Thanks to the Charleston JCC Without Walls Filmfest, our family had put this movie on our calendar as soon as we heard it was coming to Charleston. (I think we had our tickets two days later. I was NOT going to miss this!) But there are still more opportunities to see the movie — it will be playing at the Terrace Theater for at least another week — and I really hope you will. Common Sense Media says the film is appropriate and recommended for ages 10 and up, and the opportunities to “add on Judaism” to your family’s viewing are abundant!
DON’T GET ANGRY
RBG shares that half of her mother’s advice to her was: Don’t get angry. At least that was RBG’s intepretation of the advice to “be a lady.” (The second half of the advice was to be independent.) The Talmud (Pesachim 66b) records the sage Resh Lakish as saying: “Any person who becomes angry, his wisdom departs from him; if he is a prophet, his prophecy departs from him.” Proverbs 16:32 teaches: “He who is slow to anger is better than a strong man, and he who masters his passions is better than one who conquers a city.”
Discuss as a family:
- How do you interpret these teachings from Jewish tradition? How do you think this lesson from RBG’s mother has served her well in her career?
- When have you “held your tongue” — how did you do it? What was the result? When have you allowed yourself to get angry — what did you do or say? What was the result?

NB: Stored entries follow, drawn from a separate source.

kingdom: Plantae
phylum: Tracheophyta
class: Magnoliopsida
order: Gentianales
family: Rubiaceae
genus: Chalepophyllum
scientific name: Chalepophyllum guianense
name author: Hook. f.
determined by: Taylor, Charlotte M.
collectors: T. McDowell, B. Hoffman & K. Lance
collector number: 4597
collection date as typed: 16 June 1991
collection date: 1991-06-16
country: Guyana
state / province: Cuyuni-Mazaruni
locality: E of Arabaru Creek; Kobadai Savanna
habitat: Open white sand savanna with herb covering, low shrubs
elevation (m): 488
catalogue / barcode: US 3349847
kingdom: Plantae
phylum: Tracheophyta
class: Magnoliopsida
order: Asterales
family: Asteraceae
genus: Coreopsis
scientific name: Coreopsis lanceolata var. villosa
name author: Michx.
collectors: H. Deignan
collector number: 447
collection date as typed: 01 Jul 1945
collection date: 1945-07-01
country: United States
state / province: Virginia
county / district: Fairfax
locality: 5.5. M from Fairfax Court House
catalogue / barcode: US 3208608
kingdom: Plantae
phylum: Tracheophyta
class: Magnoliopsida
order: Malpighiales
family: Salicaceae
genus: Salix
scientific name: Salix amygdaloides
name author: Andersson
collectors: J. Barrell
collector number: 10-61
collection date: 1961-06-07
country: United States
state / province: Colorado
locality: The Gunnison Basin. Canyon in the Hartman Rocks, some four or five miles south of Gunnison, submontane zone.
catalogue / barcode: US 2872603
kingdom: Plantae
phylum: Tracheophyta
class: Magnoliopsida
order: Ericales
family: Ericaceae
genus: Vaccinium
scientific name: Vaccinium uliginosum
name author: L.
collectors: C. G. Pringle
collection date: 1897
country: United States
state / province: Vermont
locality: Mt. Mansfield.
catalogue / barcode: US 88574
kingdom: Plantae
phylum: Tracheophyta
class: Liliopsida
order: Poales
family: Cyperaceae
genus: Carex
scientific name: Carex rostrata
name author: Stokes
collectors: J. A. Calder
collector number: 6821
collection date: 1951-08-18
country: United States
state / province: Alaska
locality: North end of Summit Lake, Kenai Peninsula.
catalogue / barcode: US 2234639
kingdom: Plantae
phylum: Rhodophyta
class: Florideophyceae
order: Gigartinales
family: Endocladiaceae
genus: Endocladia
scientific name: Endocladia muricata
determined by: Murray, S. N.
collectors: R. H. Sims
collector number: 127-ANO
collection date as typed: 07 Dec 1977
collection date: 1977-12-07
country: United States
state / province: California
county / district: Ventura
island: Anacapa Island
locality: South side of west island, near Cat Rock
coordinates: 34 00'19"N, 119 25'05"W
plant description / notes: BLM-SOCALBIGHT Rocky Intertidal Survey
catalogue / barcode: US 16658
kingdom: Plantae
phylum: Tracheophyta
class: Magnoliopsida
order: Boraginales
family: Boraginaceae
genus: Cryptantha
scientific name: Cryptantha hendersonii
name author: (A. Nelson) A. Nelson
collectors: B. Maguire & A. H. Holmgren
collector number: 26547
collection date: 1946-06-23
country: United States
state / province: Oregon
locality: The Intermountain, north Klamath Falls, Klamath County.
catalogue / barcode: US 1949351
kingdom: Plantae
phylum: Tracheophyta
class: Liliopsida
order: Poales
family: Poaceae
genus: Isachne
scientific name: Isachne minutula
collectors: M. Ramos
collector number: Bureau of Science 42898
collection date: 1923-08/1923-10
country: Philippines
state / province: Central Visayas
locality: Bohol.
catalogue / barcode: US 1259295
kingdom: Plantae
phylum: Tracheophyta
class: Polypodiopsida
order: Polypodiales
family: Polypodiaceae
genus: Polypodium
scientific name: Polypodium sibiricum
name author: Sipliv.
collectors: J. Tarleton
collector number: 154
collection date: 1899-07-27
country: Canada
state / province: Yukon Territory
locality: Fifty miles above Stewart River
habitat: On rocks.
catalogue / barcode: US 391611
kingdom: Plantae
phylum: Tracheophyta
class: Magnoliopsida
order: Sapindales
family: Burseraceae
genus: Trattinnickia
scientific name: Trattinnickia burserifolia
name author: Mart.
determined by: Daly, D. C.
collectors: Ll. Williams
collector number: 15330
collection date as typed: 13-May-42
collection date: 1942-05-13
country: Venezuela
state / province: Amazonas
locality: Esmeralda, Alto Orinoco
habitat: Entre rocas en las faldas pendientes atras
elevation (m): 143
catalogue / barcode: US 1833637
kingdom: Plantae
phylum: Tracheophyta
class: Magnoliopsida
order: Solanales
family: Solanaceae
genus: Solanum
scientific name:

- How might you help the practice of not reacting with anger become a habit?
UNLIKELY FRIENDSHIP
Much has been made of the unlikely friendship between Justices RBG and Antonin Scalia, and rightfully so — they were ideologically opposed in so many ways, yet truly enjoyed one another’s company and shared a deep, abiding, mutual respect.
- Take a look at the archetypal “odd couple” of Jewish history: Hillel and Shammai. In almost all cases, they were on opposite sides of an issue. Yet, tradition tells us there was abiding respect, and the rulings of both are preserved because “each has its time and place.” The children’s book, The Shema in the Mezuzah: Listening to Each Other, is a great teaching about one of their disputes.
DISSENT
Can’t make it to the movie? Or want to continue to learn about RBG? Read I Dissent: Ruth Bader Ginsburg Makes Her Mark. (If you’re signed up for PJLibrary — and if you have children you should be signed up for PJLibrary!; you can do so here — then you most likely received this book last year.) Read the book as a family, but then also…
- Keep the book somewhere where you’ll remember to read it the next time you’re the Parent Reader in your child’s class!
- Check out this curriculum guide put together by the ADL when I Dissent was selected as their Book of the Month.
MAKING IT PERSONAL
At a couple of points during the film, my son leaned over and, noting the date of a particular court case, realized it was the year I was born or the year his dad was born. (Let the record show the latter is waaaaaay before the former.) But in those moments what seemed like ancient history — women couldn’t attend a public college? women in the military didn’t get the same benefits as men? — became as recent and as real as it is.
- Make a timeline of the significant cases in RBG’s career AND make a timeline of your own family members, and see where the two overlap. Interview some of your family members who were adults when RBG was fighting cases against sex discrimination before the Supreme Court. What do they remember about that time period?
- We also loved hearing RBG’s granddaughter call her grandmother Bubbe. Superheroes can be Bubbes and Bubbes can be superheros — superheroines — too. What special accomplishments have some of the women you know and love achieved? Ask them what they’re most proud of. Ask them about some of the challenges they’ve faced and how they’ve overcome them.